My son had surgery a couple months ago. It was just day surgery, the doctor said he could probably go to school the next day. Being the nice person I am, I only took that one day off. The next day I had to bring him to my mom's to spend the day with her and his eye was still all swollen and bruised. He hadn't eaten anything the day before, probably from the anesthesia.
Why didn't I take two days off? Why was I so afraid to spend two days home with my kid? I was thinking of those patients who would have to be rescheduled and the extra work for the office staff. I put their needs ahead of my own child and I felt badly. Some days I have a lot of those feelings and other days my kids don't seem to care whether I'm here or not.
I hate when people ask my daughter if she wants to be a doctor like her mother. I don't want her to feel that there's pressure from me or her father to achieve whatever we've achieved. I tell her, Oh, be a hairdresser. It's cheaper and then I won't have to make an appointment. I don't want my children to feel they must achieve a certain level, not even that they have to go to college. You need to find a way to make a living that makes you happy. Sometimes I have mothers who tell me they think about going back to school. I say, It's never too late. Maybe because of the age of my kids they don't realize how old I am. I'm soon to be forty-one.

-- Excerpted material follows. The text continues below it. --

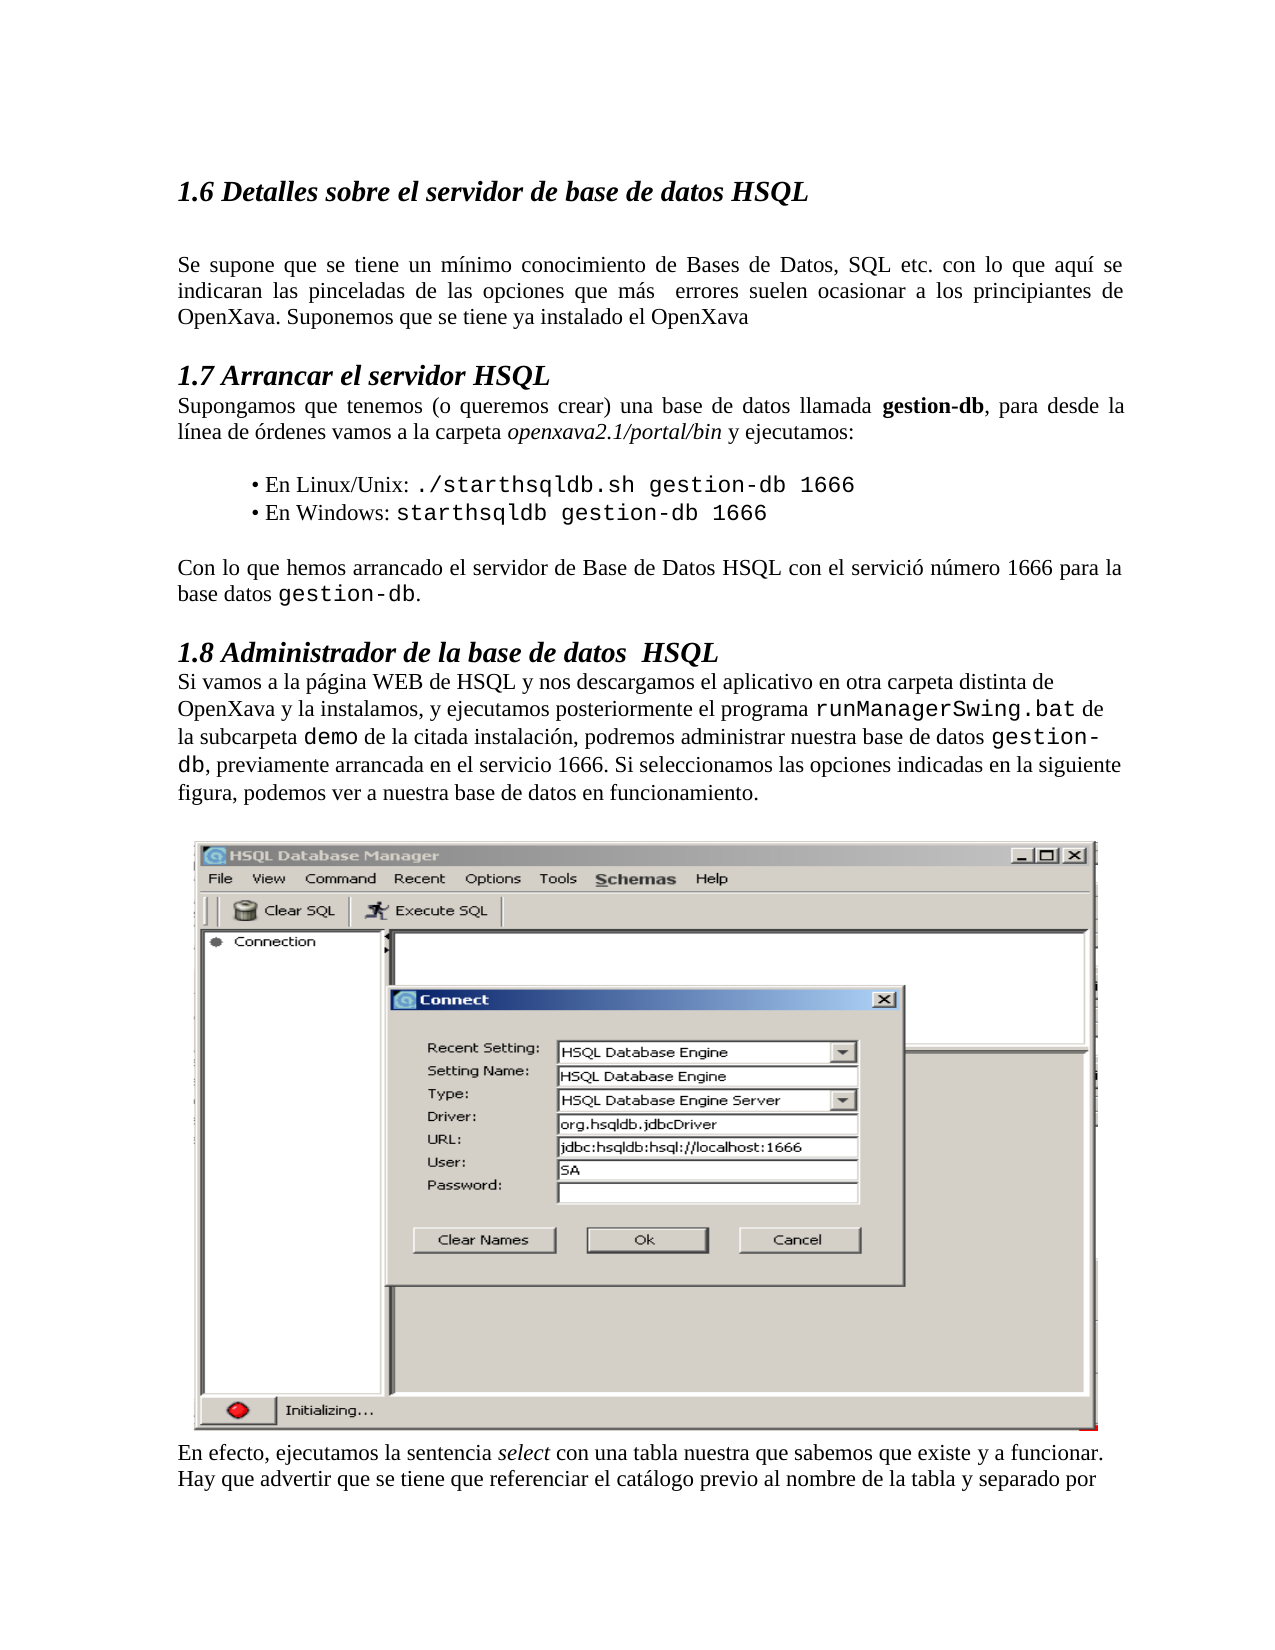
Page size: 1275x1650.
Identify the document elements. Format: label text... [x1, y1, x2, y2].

I feel I never have enough time for what I want to do. There are more things I'd like to do for my patients than I am able to do, and more things I'd like to do with my family, for my family. But I have a choice: I can spend my days cleaning or I can spend them with my children, who will soon enough be leaving.
Some days I think that if I had realized the cost, I might not have gone back to school. I probably would have, but some days you wonder. When I left nursing my maximum salary, and I was one of the management people, was $17,000 including my overtime. If I knew nurses were going to make then what they make now, I might have stayed.
When you're the nurse, whatever environment you work in, if it's a well child clinic or if it's a hospital, you only have knowledge of that facet of your patient. When you're the doctor and a pediatrician, you see the baby when it's born, you see him when he rolls over, just like the parent. Some people consider you almost part of the family; you get to share everything. You share the illnesses, you share the happy things. They can't wait to tell you the baby's walking, talking, whatever. You get to share your knowledge with the parents. You tell them this is what's going to happen, and they get so excited when it does happen the way you said it would. That ongoing, long-term relationship with the family, that was the control that I felt was missing from nursing.